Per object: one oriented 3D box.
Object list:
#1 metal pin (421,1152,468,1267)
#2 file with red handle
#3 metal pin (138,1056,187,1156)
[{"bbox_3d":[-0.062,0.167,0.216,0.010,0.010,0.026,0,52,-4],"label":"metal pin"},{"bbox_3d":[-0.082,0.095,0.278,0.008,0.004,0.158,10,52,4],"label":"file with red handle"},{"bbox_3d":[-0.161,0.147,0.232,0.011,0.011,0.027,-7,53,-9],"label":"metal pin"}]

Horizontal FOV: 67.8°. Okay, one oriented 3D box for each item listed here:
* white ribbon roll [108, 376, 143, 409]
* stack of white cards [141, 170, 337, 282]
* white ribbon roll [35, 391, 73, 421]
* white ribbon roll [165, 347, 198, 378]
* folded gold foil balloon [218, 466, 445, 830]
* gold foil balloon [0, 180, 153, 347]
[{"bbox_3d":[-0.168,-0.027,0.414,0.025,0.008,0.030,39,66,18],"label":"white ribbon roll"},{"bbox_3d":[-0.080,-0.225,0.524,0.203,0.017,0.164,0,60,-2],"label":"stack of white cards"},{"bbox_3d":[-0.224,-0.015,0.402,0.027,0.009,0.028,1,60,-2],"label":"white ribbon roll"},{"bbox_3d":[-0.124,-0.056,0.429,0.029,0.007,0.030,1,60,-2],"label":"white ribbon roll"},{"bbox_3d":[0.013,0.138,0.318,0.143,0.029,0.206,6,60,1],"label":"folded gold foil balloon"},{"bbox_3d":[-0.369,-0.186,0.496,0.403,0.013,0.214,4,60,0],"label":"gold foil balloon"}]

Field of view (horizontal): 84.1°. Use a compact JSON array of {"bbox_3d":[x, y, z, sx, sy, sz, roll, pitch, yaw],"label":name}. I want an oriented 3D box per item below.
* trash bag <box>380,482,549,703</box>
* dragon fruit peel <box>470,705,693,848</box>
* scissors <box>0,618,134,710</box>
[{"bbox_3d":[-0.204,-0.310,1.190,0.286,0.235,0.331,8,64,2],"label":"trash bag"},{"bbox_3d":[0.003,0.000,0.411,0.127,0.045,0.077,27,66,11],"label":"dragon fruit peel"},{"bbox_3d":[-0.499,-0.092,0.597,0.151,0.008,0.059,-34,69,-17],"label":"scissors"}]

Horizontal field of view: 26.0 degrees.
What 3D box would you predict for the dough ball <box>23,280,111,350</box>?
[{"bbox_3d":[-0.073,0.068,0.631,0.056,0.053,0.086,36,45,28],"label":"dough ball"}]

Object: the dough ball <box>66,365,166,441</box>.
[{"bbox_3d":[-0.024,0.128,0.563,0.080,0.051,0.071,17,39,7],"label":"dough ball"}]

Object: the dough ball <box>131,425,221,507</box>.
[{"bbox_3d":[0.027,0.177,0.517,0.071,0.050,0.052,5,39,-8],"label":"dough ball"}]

» Work to complete: Copy the lines above that hold the word "oriented".

» Answer to this exercise:
Per object: one oriented 3D box.
Horizontal FOV: 67.8°. Okay, one oriented 3D box for each item listed here:
Field of view (horizontal): 84.1°. Use a compact JSON array of {"bbox_3d":[x, y, z, sx, sy, sz, roll, pitch, yaw],"label":name}. I want an oriented 3D box per item below.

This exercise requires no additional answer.